Chris Neely, an economist and vice president at the Federal Reserve Bank of St. Louis, said in a podcase for the bank in September 2023, "There have been false positives. For example, there were high probabilities of recession when no recession occurred in the late 1960s and late 1990s."
And back to the Boston Fed, which explained that most inversions happen "because the central bank raises the short-term interest rate above the long-term rate in reaction to a rise in inflation and/or inflation expectations that often is associated with an overheated economy." However, Fed monetary policy during the 2019 inversion had been "unusually accommodative."
Compared to actions the central bank took during the pandemic, the Fed in 2019 might as well have been run by monetary hawks. Long-term rates sunk rather than lower-end numbers rising. Investors assumed that the future would be times of easy money, with longer-term Treasurys taking a yield beating.

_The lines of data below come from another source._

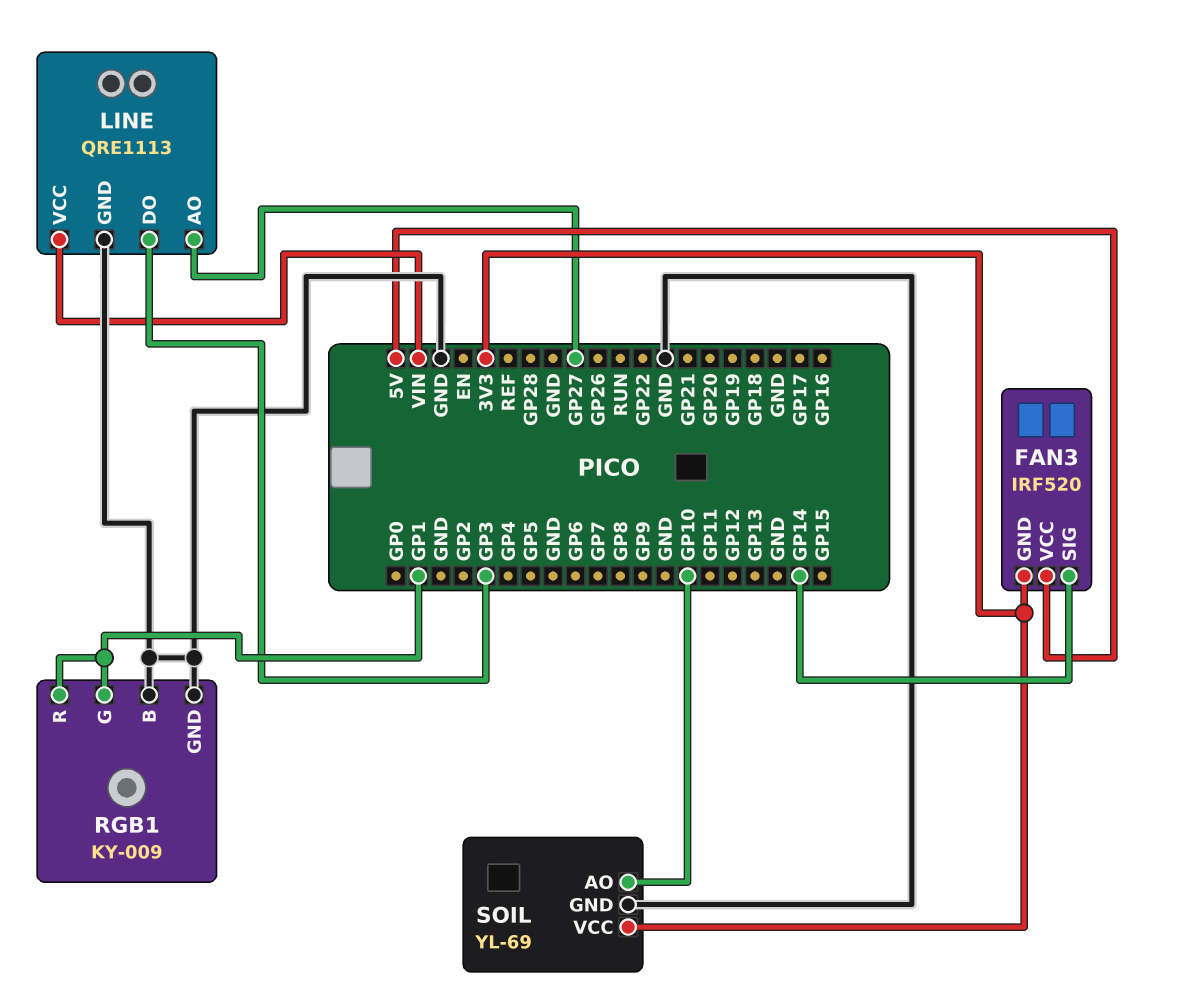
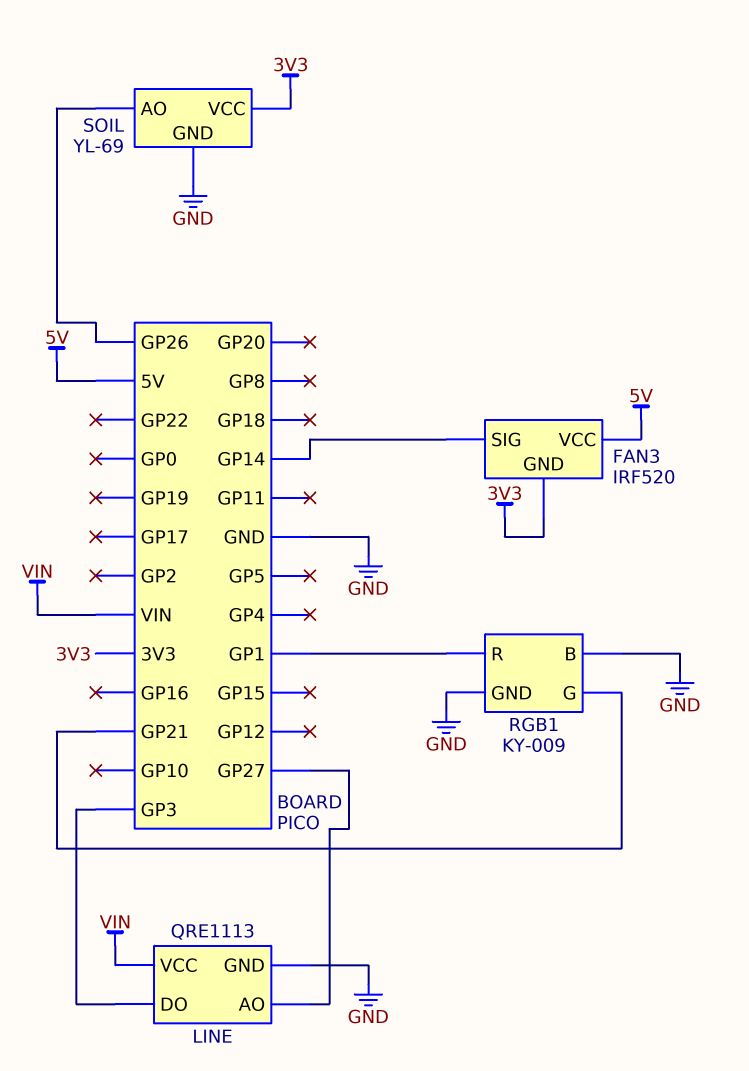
RGB1 pin G: GP1 -> GP21
SOIL pin AO: GP10 -> GP26

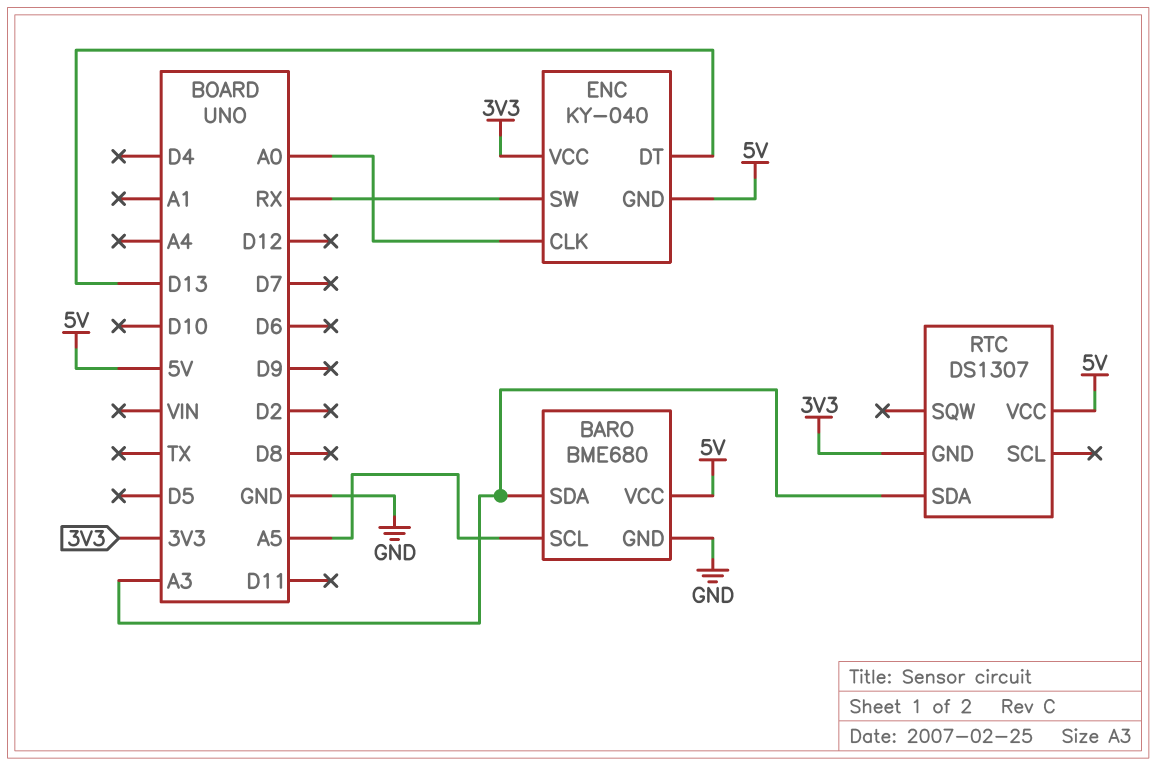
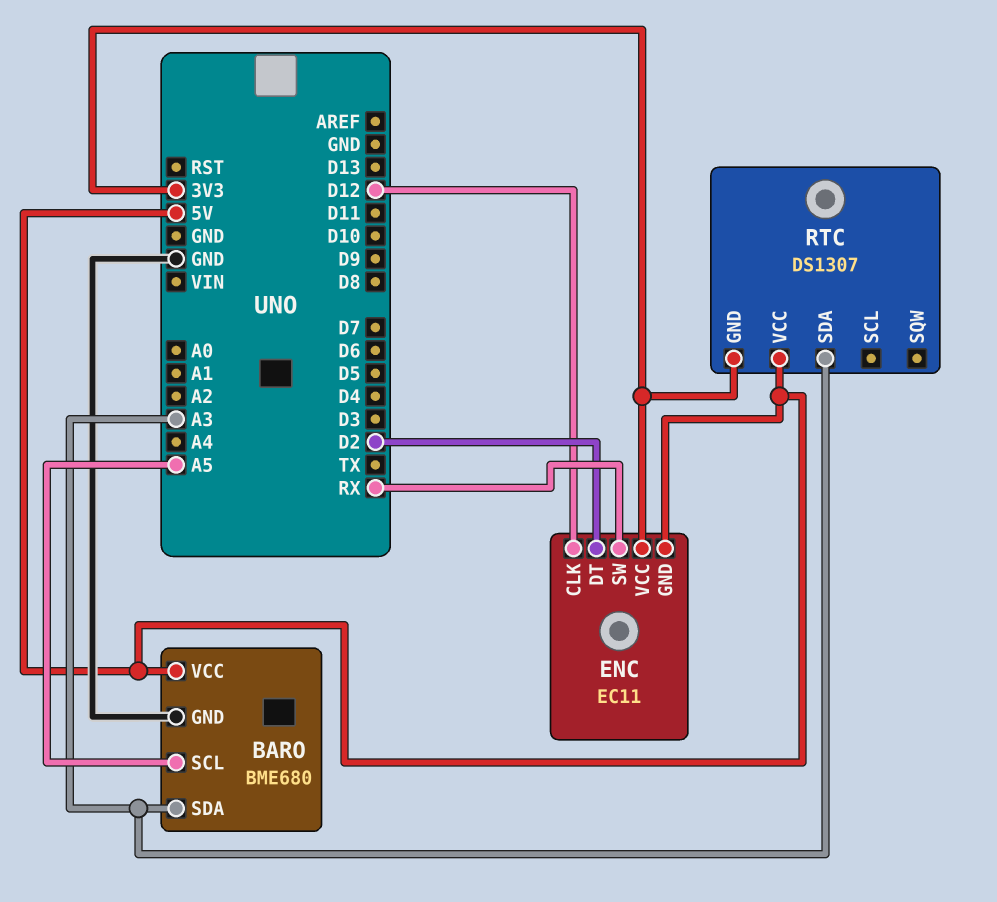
ENC: KY-040 -> EC11
ENC pin CLK: A0 -> D12
ENC pin DT: D13 -> D2

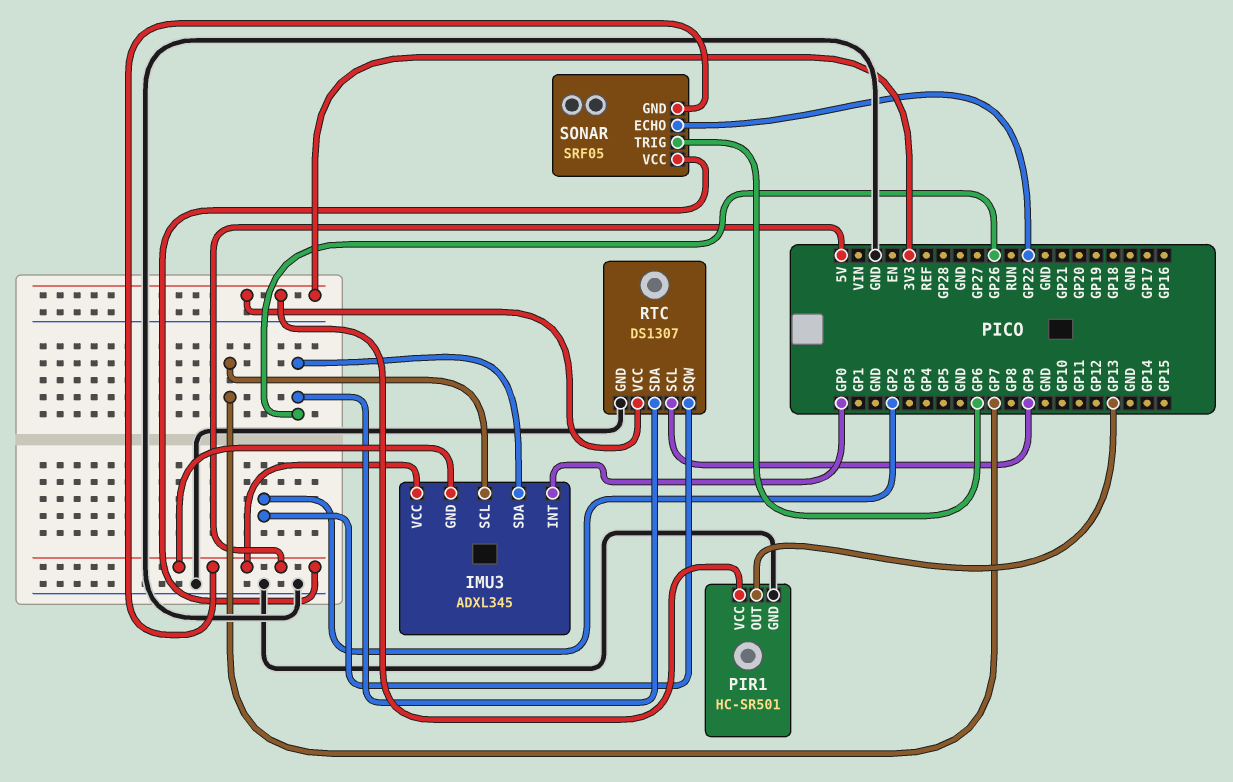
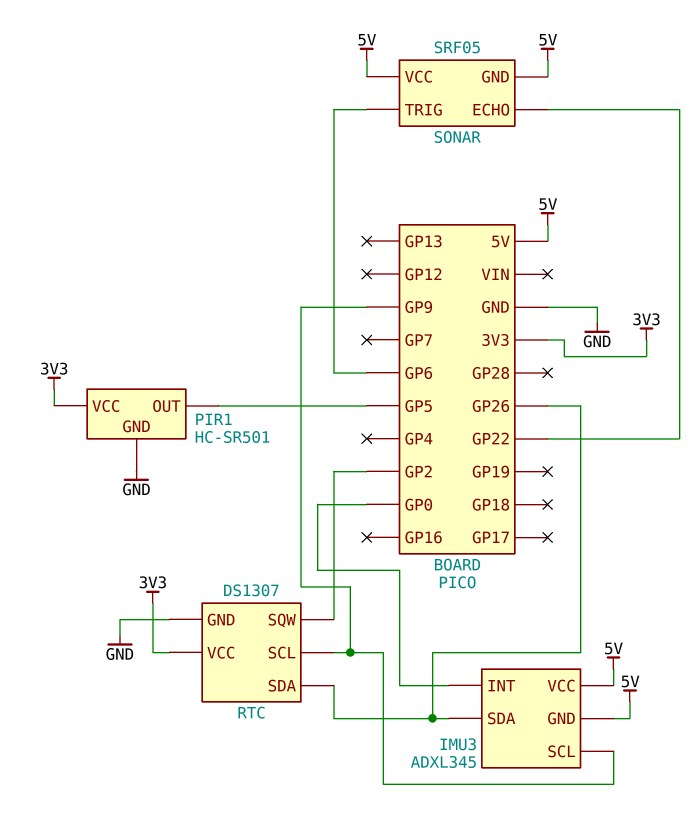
IMU3 pin SCL: GP7 -> GP9
PIR1 pin OUT: GP13 -> GP5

The year 2024 may be another anomaly. "This time around, though, it is starting to look like the curve may normalize because longer-term bond yields would rise in a bear steepening, interviews with half a dozen investors and other market experts show," Reuters reported. "That is due to pressure on longer-term rates from increasing U.S. debt, while a surprisingly robust economy and sticky inflation keep the Fed from cutting rates."
Then again, it may be that the clock has been reset. The Financial Times quoted Steven Blitz, managing director of global macro and chief U.S. economist at GlobalData TS Lombard, who in February reemphasized his view that accounting for inflation, the real yield curve only recently inverted.
"This is, in many ways, a repeat of the policies that led to the 1969 recession and, in turn, the great inflation of the 1970s," he wrote — that is, stagflation. "Then, the real curve only turned negative after the nominal curve had been inverted for 13 months — against a backdrop of increased procyclical fiscal spending. The real curve is now inverting after 12 months of a nominal inversion, and I expect some further slowdown in credit extensions. Credit issues are now coming to the fore, notably CRE. This sector has, however, been more impaired by shifting work patterns than the level of interest rates, real or nominal."
It's apparently rare for an inflation-adjusted yield curve to invert after the nominal (no inflation adjustment) because the real one is typically the first to flip.
If so, it's potentially another stone in the wall of keeping interest rates high. Or, if luck turns bad, higher.